Millies’ garden, as might be expected, is done organically. She has been tirelessly replacing the topsoil that overzealous contractors destroyed in the process of building the house, adding truckloads of organic compost and literally tons of leaves. Even surrounded by woods, Millies can never have enough leaves for her needs, so she often gets them from others.
“Yes, I’m that crazy lady on the side of the road, shoving bags of leaves into the back of my minivan. My kids are like, ‘Mom!!’ I’m sure they’re embarrassed to be seen with me, but hey, they like the garden, too.”
Along with her garden art and plants, Millies’ passions include her newfound hobby of beekeeping. She took a class in beekeeping last year, and now has two hives on her property, housed in brightly colored boxes decorated by her sons. Millies is serious about her bees, and her normally smiling face turns equally serious when I ask her if she’s keeping them for honey.
“If we get some honey, that’s great, but really, I’m doing it for the bees.
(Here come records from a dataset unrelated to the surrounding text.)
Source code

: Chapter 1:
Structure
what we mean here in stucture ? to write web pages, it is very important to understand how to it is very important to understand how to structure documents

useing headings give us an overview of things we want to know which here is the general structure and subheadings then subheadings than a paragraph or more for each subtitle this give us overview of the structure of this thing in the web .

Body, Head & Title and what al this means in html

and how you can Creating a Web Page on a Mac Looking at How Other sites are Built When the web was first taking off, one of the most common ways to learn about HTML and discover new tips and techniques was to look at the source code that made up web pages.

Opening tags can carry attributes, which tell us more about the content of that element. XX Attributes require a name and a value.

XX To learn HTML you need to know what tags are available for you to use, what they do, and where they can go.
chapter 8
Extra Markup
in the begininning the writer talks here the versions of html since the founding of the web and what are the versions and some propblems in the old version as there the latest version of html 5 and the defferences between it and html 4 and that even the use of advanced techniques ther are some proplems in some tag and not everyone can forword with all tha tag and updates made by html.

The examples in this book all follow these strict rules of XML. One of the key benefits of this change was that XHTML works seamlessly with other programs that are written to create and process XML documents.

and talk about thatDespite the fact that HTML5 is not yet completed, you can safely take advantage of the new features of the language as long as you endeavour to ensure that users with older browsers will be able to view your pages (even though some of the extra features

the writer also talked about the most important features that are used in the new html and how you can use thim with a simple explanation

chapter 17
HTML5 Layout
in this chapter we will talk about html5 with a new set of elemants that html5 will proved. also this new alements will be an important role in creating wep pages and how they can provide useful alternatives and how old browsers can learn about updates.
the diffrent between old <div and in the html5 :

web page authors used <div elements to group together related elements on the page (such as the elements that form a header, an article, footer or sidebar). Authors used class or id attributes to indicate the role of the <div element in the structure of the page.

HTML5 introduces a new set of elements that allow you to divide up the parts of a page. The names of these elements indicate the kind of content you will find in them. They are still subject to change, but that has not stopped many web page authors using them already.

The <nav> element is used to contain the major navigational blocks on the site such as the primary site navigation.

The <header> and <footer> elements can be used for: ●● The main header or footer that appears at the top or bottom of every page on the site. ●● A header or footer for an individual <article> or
They’re having such a hard time right now, with all of the pesticides we’ve used and how badly we’ve treated them and overworked them. They need our help now, and we have to change how we handle them before we kill them all. We need the bees!”
Millies and her son, Avery (who has his own kid sized bee suit) have been watching over the bees since their arrival last summer. This spring, Millies was fortunate enough (and badass enough, in my opinion), to capture her first swarm and settle it into an empty hive.
“They’re doing well. I just hope they can survive me and my learning curve. I don’t want to be the reason they don’t make it!”
This isn’t likely, as Millies tackles all of her projects with great passion, good research, and a healthy amount of creative improvisation. She rolls with things, and stays aware of everything that happens in her garden. Like when she found a long black snake tangled in some deer fencing that she had mistakenly left out.
“It was a cold night, and I came out and found this poor girl all wound up in the netting, not moving. I tried to get her out [this in spite of her great fear of all snakes], but she wasn’t budging. So I sent the boys for a pair of scissors, and we slowly started cutting her out. I even had to open her mouth and pull the netting out; I never thought I’d get such a close up view of the inside of a black snake’s mouth!”
Millies settled the snake under some leaves and a tarp, and hoped for the best. Sure enough, they found that the snake, perhaps thankful for their help, decided to stay in the garden, now living under their porch. She comes out on sunny days, distinguishable by the criss-cross cuts the netting left on her skin (though otherwise no worse for the wear).
“I’m still learning. I make mistakes, but I try to make them right. That’s all we can do, I think.”
This is true in life, and in art. We should not be afraid to call ourselves artists as long as we’re learning, growing, and striving to tap into our creativity. Lynne Millies is an artist in every sense of the word. I’m willing to bet that you are, too.